Content starts

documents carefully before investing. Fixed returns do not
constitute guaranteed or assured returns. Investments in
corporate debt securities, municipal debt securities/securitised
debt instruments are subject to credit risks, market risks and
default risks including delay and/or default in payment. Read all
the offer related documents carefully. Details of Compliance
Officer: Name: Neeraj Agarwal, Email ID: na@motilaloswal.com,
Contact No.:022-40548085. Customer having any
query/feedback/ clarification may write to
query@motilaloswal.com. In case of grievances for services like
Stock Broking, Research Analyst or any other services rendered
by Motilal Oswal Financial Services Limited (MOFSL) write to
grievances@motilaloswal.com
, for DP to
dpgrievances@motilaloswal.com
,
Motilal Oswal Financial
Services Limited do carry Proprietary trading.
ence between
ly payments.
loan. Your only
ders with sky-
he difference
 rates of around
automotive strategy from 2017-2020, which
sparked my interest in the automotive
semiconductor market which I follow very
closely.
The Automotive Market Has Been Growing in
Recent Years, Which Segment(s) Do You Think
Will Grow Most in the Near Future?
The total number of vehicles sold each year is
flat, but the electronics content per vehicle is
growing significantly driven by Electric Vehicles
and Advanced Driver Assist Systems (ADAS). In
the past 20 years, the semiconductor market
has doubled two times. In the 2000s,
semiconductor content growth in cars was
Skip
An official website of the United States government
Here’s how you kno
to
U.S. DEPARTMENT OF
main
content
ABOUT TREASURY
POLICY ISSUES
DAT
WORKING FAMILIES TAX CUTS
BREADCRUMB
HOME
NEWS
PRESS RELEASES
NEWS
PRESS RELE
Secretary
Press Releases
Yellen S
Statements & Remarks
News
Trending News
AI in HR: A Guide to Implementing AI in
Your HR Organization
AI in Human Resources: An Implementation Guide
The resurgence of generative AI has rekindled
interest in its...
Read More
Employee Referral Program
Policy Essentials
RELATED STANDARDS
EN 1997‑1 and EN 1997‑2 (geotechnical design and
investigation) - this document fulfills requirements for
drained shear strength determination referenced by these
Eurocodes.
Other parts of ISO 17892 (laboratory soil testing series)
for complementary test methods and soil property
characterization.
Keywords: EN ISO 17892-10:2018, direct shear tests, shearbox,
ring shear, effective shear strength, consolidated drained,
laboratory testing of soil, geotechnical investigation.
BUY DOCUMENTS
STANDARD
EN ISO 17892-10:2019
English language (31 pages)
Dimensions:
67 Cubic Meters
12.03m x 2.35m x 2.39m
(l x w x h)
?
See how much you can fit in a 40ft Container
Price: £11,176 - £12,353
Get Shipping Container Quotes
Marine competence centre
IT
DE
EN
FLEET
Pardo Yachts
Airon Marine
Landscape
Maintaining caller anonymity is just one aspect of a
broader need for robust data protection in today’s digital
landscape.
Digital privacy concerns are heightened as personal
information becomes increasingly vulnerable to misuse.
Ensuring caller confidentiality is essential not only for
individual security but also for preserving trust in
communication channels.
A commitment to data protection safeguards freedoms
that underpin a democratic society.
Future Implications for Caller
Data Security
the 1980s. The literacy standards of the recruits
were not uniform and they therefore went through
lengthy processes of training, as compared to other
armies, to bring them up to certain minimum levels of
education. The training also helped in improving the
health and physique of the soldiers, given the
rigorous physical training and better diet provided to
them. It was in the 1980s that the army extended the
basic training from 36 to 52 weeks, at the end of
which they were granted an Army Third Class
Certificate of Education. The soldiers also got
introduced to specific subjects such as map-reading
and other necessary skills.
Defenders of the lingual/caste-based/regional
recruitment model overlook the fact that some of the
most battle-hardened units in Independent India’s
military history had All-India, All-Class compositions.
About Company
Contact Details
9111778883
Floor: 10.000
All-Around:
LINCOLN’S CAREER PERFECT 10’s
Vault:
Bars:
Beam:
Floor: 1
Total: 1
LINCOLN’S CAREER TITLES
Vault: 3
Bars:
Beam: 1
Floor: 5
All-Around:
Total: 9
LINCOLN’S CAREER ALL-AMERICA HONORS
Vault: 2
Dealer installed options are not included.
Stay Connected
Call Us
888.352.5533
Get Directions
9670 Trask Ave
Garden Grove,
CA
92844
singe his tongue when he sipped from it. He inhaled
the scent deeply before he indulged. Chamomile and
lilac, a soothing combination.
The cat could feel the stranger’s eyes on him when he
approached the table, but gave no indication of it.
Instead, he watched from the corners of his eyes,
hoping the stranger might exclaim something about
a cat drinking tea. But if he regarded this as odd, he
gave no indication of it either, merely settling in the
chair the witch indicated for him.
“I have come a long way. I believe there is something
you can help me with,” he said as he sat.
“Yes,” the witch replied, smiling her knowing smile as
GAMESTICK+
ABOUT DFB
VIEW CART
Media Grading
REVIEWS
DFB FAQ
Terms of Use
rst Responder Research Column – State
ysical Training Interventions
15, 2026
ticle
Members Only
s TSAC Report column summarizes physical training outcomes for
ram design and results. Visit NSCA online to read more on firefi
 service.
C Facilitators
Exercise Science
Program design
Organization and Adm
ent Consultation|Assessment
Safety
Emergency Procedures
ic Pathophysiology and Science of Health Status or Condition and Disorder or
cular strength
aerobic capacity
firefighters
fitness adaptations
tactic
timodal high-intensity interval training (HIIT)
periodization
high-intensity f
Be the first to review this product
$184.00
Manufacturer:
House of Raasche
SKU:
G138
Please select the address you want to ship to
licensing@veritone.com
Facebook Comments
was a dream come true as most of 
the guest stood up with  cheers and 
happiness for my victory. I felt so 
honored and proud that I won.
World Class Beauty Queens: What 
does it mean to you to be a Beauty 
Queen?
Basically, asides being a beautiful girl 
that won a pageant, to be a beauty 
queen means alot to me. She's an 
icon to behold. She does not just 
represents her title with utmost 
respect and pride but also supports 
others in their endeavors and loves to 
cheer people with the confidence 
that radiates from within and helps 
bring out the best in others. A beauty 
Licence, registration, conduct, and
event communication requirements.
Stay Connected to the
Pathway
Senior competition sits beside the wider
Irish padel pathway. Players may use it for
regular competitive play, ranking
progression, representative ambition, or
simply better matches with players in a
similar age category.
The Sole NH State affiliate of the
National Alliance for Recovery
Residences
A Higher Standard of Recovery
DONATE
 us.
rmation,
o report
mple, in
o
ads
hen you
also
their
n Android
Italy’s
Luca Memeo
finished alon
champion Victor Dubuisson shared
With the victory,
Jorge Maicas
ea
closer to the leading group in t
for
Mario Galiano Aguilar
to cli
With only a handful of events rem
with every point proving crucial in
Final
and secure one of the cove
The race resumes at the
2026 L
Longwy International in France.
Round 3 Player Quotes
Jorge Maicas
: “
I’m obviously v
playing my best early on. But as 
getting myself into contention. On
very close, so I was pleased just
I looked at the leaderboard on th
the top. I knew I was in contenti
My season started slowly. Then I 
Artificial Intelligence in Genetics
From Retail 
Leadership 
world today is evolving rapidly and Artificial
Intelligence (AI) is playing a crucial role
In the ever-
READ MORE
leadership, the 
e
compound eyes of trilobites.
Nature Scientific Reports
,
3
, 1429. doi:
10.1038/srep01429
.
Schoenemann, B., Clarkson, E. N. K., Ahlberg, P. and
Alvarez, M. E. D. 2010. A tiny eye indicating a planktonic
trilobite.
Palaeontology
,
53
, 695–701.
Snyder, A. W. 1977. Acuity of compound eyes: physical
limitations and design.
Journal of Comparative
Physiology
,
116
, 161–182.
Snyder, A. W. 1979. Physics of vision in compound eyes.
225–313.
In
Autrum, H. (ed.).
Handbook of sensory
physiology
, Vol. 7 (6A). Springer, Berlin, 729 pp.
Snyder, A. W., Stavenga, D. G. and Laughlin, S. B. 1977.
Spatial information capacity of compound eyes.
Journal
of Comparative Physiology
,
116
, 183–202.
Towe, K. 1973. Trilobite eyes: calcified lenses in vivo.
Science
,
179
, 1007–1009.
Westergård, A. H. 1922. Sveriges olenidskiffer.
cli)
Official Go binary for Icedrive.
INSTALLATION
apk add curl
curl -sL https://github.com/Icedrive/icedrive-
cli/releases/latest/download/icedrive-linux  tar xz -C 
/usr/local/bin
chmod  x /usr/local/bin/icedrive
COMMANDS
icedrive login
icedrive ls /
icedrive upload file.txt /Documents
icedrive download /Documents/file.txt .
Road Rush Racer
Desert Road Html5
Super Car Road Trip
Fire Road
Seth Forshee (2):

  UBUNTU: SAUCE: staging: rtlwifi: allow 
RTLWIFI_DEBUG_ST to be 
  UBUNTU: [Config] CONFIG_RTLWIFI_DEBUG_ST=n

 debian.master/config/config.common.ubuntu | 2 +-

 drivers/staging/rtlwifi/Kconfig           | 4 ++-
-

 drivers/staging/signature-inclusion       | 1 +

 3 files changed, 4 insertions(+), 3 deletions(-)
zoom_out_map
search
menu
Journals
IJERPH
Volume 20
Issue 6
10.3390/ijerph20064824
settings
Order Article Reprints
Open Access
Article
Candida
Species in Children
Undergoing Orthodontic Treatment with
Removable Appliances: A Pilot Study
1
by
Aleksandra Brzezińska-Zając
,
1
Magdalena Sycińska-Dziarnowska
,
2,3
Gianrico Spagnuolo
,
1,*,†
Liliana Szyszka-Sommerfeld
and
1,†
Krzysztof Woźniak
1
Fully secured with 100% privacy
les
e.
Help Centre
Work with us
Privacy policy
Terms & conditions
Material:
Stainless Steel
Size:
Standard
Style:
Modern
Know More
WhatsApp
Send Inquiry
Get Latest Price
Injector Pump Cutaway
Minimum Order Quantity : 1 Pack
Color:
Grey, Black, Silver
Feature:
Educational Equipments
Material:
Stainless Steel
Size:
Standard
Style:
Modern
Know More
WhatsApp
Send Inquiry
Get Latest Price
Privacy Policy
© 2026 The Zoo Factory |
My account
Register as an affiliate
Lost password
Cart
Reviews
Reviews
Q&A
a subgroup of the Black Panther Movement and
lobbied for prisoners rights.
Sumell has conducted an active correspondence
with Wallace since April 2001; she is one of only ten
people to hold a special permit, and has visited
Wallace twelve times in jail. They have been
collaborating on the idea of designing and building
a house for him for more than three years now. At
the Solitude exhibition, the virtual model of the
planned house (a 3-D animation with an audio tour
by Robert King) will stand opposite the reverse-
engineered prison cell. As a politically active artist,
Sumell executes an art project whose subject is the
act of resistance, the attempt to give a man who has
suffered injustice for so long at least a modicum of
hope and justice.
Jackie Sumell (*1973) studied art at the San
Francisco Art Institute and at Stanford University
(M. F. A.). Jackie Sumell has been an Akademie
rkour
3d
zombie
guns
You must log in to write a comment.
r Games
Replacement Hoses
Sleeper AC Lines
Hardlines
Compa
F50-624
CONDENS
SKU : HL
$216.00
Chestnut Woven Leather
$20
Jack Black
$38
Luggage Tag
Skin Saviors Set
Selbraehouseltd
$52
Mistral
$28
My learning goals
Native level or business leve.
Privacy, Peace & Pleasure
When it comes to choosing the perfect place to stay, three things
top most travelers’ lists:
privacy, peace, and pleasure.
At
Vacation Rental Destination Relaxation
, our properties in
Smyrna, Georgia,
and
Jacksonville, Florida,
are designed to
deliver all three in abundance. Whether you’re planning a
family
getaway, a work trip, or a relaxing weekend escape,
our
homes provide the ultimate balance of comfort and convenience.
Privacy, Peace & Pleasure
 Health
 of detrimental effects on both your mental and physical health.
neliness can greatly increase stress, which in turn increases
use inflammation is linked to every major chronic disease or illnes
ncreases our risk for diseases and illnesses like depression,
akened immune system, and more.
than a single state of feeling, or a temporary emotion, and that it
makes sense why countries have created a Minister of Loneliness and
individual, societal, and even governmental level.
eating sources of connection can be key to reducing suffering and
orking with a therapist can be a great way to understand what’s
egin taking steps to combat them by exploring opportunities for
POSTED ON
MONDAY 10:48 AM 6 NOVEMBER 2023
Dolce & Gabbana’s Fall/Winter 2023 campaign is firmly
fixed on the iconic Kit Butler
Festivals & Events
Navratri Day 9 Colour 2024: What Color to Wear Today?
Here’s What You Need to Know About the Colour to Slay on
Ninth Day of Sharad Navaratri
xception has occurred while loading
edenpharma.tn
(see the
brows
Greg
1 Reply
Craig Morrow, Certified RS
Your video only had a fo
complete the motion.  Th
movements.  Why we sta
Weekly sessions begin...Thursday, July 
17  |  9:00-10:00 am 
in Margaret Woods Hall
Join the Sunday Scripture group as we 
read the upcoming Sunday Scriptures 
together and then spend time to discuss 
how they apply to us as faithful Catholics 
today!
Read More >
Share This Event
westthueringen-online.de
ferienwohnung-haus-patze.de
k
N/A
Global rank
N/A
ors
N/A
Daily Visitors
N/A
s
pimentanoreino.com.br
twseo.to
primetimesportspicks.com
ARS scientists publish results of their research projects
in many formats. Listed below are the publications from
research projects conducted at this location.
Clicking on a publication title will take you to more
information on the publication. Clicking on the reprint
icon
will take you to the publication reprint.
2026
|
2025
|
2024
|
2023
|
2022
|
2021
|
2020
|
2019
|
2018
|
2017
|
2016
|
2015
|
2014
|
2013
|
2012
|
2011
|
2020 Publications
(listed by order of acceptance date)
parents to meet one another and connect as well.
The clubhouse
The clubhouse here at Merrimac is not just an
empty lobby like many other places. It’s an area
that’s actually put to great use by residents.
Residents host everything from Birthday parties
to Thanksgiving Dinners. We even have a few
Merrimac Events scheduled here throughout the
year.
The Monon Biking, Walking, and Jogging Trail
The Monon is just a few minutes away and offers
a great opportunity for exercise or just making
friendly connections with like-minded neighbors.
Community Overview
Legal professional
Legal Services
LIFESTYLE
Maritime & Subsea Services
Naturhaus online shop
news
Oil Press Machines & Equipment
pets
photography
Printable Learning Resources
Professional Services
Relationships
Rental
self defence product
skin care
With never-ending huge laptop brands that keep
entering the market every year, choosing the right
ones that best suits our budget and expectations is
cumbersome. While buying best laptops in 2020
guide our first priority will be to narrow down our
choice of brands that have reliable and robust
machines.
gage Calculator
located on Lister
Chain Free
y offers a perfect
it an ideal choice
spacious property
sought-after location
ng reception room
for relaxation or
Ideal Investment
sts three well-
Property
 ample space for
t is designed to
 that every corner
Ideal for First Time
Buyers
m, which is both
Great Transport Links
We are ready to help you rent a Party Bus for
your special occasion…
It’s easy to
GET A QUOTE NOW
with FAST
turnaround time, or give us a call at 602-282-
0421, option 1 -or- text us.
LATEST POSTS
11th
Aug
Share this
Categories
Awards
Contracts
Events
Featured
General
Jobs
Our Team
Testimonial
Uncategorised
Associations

Content ends

TRY IT
Return every line of the records that contains the word "investigation".

RESULT
investigation) - this document fulfills requirements for
laboratory testing of soil, geotechnical investigation.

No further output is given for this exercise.